Beyond guest appearances in the Jurassic Park movies, the tie that binds these popular prehistoric creatures is their place of birth: they’re all found in the U.S. or Canada. But where’s the love for Giraffatitan, the giraffelike African sauropod, or Glacialisaurus, the beefy beast whose bones were discovered in an antarctic glacier?
We’re too focused on the northern hemisphere when it comes to the dinosaur world, a diversity problem the Field Museum is trying to help rectify this spring. Last week, the natural history museum installed a fiberglass cast of a titanosaur skeleton from Argentina in Stanley Field Hall, and it’s also putting the finishing touches on a new exhibit featuring the dinosaurs of Antarctica.
“We want to show that there’s more to dinosaurs than T. rexes and all of the very familiar North American species,” says Eric Gorscak, a postdoc research scientist at the Field.
Step one in diversifying the Field’s dinos: moving Sue out of the museum’s vast white-marbled main room after 18 years. The T. rex skeleton was taken down and rebuilt in a new suite on the second floor earlier this year to make way for Máximo—a massive herbivore native to South America.
The 70-ton titanosaur was initially discovered in 2010 at the Mayo family farm in the Patagonia region of Argentina (hence the name chosen for the species: Patagotitan ). On Friday, crews needed a crane to attach its skull—the final piece of the dinosaur’s frame. In its finished state, Máximo measures 122 feet long from head to tail, four-fifths the height of the Chicago Water Tower. At 28 feet tall, the dinosaur’s fearsome-looking skull is at eye level with visitors standing on the museum’s second-floor balcony.
“If you’re going to move Sue, the biggest and T. rex around, you have to go with something equally impressive, and we’ve got that in Máximo—the biggest dinosaur that’s ever walked the earth,” says Hilary Hansen, the museum’s senior exhibitions project manager.
The titanosaur’s rust-colored bones reflect the claylike soil common in South America, and its name was an intentional nod to the dinosaur’s regional roots, Hansen noted. “It’s also a nice play on words because it means ‘maximum’ in Spanish,” she said.
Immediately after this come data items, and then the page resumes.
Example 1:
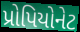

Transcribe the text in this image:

પ્રોપિયોનેટ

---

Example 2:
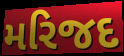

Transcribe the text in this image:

મરિજદ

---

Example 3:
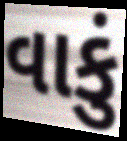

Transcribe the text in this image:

વાકું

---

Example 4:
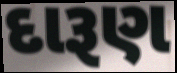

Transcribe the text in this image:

દારૂણ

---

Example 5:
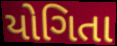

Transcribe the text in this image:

યોગિતા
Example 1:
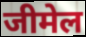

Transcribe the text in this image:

जीमेल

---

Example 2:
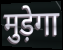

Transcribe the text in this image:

मुड़ेगा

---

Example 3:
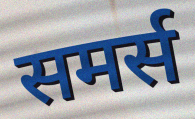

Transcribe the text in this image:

समर्स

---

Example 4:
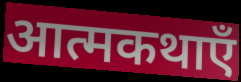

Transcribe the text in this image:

आत्मकथाएँ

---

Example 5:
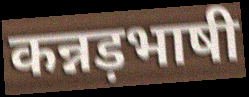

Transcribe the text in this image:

कन्नड़भाषी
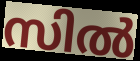
സിൽ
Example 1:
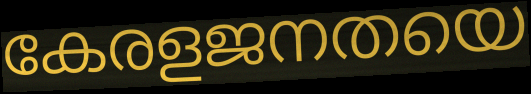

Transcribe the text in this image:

കേരളജനതയെ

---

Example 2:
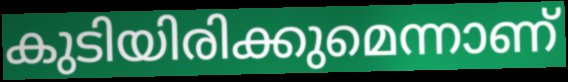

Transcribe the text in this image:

കുടിയിരിക്കുമെന്നാണ്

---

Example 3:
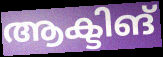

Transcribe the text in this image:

ആക്ടിങ്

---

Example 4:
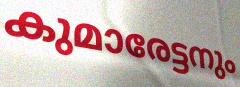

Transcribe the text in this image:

കുമാരേട്ടനും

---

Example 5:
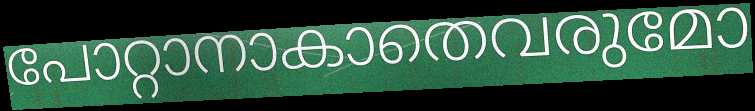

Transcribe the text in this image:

പോറ്റാനാകാതെവരുമോ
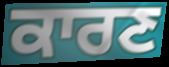
ਕਾਰਣ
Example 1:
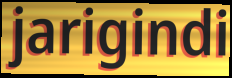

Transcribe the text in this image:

jarigindi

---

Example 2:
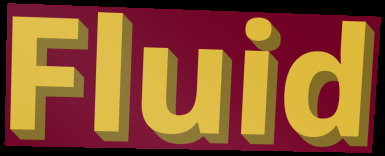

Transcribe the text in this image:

Fluid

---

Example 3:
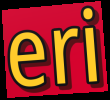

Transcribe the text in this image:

eri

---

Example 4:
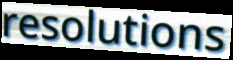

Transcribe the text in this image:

resolutions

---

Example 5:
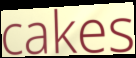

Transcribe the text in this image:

cakes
There are also other creatures in the 12-week “Antarctic Dinosaurs” exhibit that aren’t as physically spectacular as Máximo, but they’re likely to be just as unfamiliar to the public. That’s partly because they’re fairly new discoveries, including fossils dug up in 2010 and 2011 by a team of scientists encamped at Shackleton Glacier that included Field Museum paleontologists Pete Makovicky and Nate Smith.
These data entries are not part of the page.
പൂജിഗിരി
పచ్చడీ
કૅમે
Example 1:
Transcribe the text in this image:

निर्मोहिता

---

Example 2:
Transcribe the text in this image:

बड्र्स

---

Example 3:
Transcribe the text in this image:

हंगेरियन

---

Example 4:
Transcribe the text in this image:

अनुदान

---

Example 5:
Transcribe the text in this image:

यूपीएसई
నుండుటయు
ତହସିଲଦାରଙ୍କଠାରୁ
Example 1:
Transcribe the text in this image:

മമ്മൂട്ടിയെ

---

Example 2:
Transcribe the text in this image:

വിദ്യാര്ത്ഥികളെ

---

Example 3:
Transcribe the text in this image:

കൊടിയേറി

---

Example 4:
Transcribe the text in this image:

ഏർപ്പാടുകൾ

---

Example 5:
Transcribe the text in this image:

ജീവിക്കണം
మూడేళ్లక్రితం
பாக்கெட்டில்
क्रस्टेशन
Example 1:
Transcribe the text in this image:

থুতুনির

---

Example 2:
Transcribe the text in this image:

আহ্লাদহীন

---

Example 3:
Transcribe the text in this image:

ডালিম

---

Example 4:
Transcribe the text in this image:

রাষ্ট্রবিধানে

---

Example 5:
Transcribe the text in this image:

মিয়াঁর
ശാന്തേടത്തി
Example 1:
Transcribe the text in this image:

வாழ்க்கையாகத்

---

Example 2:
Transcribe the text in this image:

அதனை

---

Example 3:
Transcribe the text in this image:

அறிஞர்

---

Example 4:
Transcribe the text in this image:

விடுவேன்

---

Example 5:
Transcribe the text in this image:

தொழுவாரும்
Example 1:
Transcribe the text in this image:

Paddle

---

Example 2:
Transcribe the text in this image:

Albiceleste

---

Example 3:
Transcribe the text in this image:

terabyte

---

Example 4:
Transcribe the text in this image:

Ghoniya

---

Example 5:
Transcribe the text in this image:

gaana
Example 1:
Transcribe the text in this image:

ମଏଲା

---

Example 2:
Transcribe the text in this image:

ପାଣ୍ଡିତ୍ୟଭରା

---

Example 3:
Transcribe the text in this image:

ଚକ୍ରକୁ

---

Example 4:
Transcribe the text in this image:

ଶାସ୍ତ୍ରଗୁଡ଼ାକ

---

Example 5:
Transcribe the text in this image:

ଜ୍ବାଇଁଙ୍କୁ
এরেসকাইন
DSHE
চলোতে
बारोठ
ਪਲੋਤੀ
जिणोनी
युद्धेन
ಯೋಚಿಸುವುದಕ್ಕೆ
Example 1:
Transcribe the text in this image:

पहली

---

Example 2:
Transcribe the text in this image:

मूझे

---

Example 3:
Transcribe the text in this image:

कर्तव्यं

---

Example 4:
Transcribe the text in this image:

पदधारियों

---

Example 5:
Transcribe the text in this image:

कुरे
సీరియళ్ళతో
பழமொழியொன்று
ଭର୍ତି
The exhibition—which opens at the Field Museum on June 15—will include about 40 species from the icy continent from a time 200 million years ago when it was part of a bigger supercontinent called Gondwana. Then Antarctica was a wooded, lush habitat with a temperate climate that contained a number of dinosaurs—many of whom were covered with feathers.
“The climate was similar to northern Alaska, where you have high latitude but you still have seasonality. So you had a lot of feathered dinosaurs running around in Antartica,” says Gorscak.
Arguably the most famous Antarctic dino is the unique-looking Cryolophosaurus. Unearthed in 1991 and named in 1994, the meat-eating monster has been nicknamed “Elvisaurus” because of the curved forward-facing crest on its head that vaguely resembles young Elvis Presley’s pompadour haircut.
With the Field Museum’s help, maybe Elvisaurus or Máximo will get their own cameos in the next Jurassic World sequel, but Gorscak will settle for exposing people to new dinosaurs from places far from America.
“There are so many cool dinosaurs from different parts of the world and we’re excited to open the public’s minds to them.”